Standing There united will never be defeated * except for maybe sometimes.

 

In other news...

 

We have many alert readers here at the Standing There Diary. One particularly alert reader deserves a specific mention, however, not merely because she managed to spend a day in the Olympic village disguised as an albino Tongan (seriously) but also because she has emailed me a wombat-related-fact of the utmost importance. Given my time at Bundanon and obsession with all things wombat-related, I am particularly grateful to know this fact, and I share it with you now as a service to the public.

 

Wombats are the only creatures who poo squares.

 

Have a nice weekend. xxx

Reunion Time!

This weekend, there's a Standing There reunion.

 

That means Rita and Stew and I will be hitting various coffee shops in inner urban Melbourne and discussing everything from scripts to videos to the now rather cliched question of whether or not turning up to Bundanon uninvited and setting up camp would, after a time, constitute adverse posession thereby enabling us to live there forever by law.

 

Looking forward to it, especially the nice chai and seeing Rita again.

Bundanon Memories

Having spent a month at Bundanon doing an artists' residency, returning to be what can only be described as a daily slogger in residence, there are certain things I really miss about Bundanon:

 

1. Silence.

2. Wombats.

3. The fact that when you turn the hot tap on, the lights dip.

4. My new friends.

5. Arthur.

 

Being a Daily Slogger In Residence is sadly not quite as rewarding, although financially it has a little more to say for itself, and I have traded in the above for ready access to good coffee.

 

 

Reality

 

I've been putting this off. I sort of thought if I didn't update this page then nobody would know I'd left Bundanon and maybe neither would I.

 

Sadly, I have outsmarted myself.

 

I have been thrown back into the thick of things and am currently in Melbourne on my lunch break from work.

 

Here are some observations about the country versus the city that I've made over the past month:

 

- Country people don't use plastic bags in shops.

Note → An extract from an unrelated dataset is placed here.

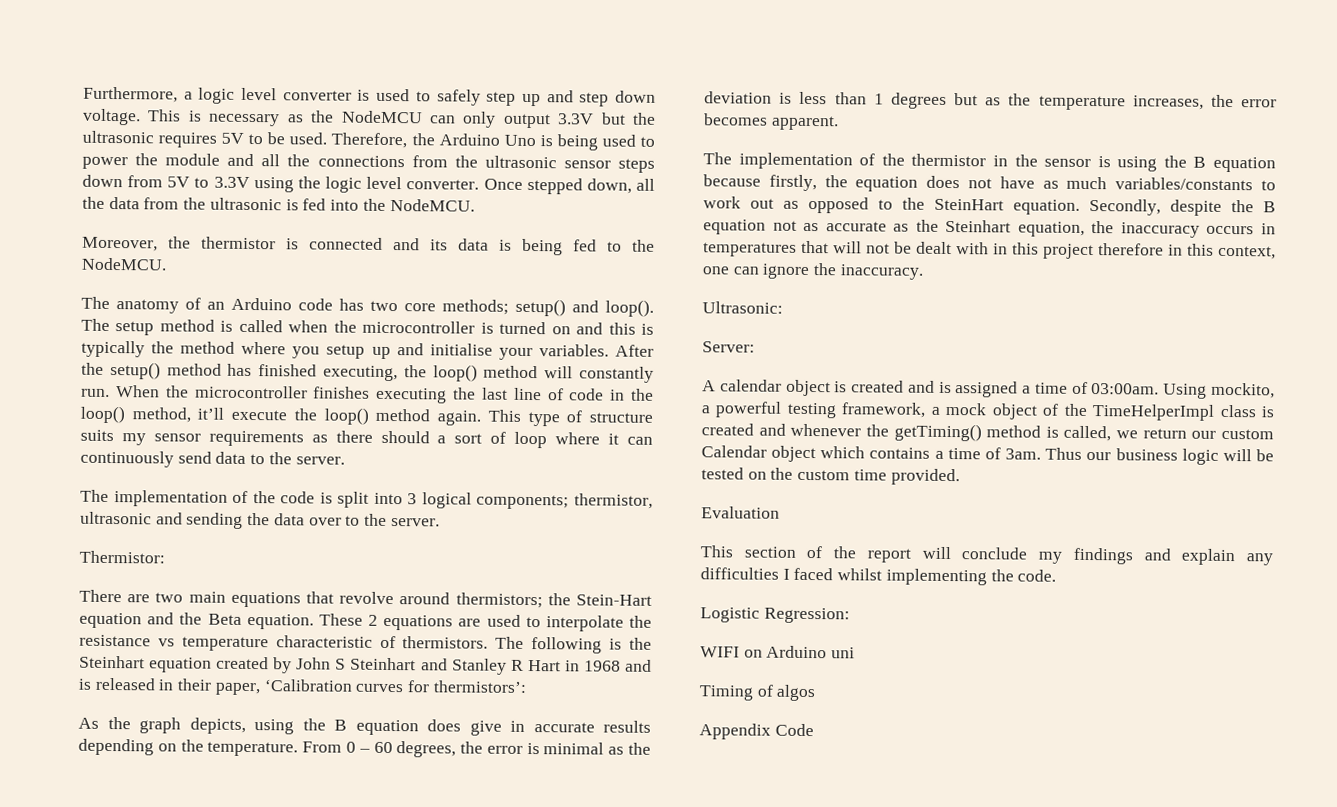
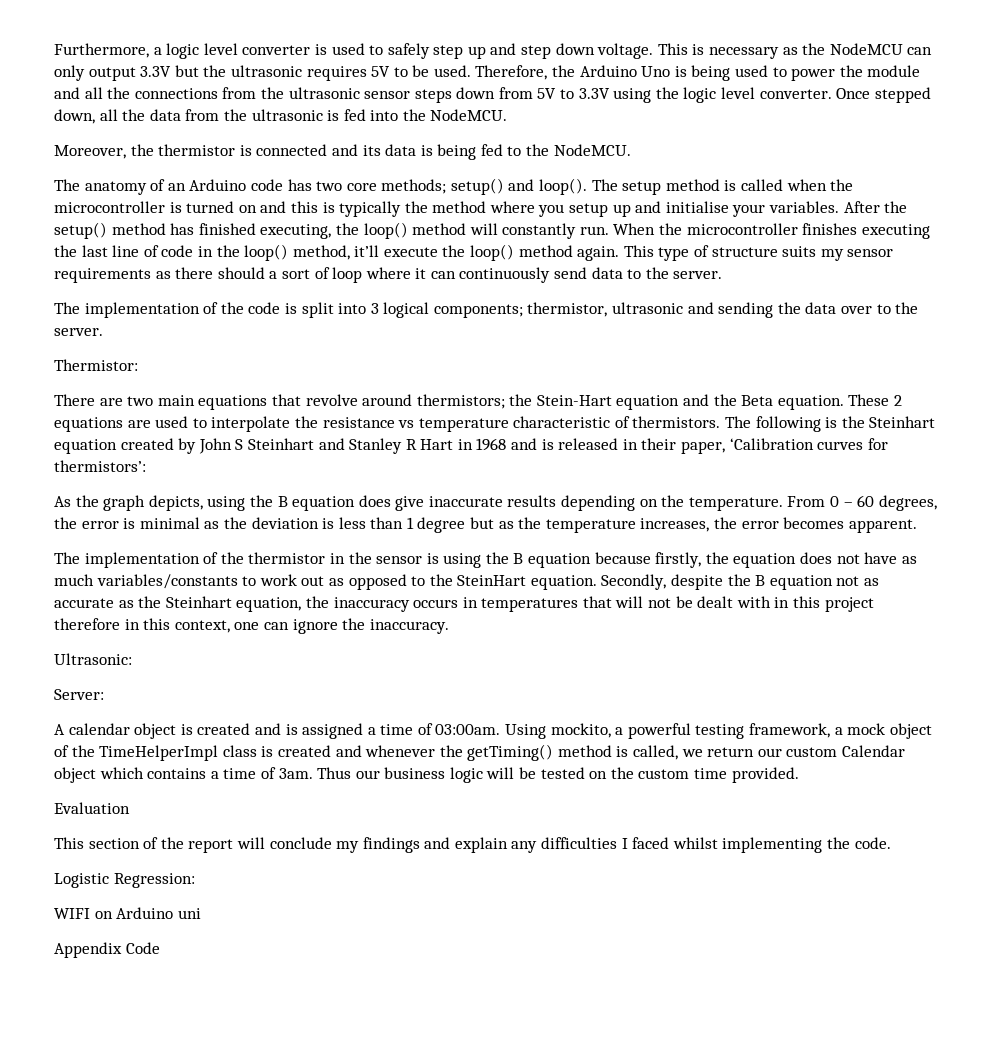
[510,720,595,733] in accurate -> [428,496,503,507] inaccurate
[890,92,947,109] degrees -> [417,517,466,533] degree
[699,684,816,702] // Timing of algos -> (201, 913) none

Some country towns have a NO PLASTIC BAG POLICY. People in the city do not. Why is this?

 

- People in the city are angry drivers.

 

- Someone in the city is always unwell and coughing on public transport and looking miserable. This reminds me of John Brack, which reminds me of Bundanon and Julia and the Nolans and Arthur and cups of tea and wombats and fresh air and outrageously coloured birds.

 

- Work, while useful, is not as stimulating as it might be, if, say, it were near the Shoalhaven River.

 

- The coffee in the city is nice. I am unconvinced this makes everything else worthwhile.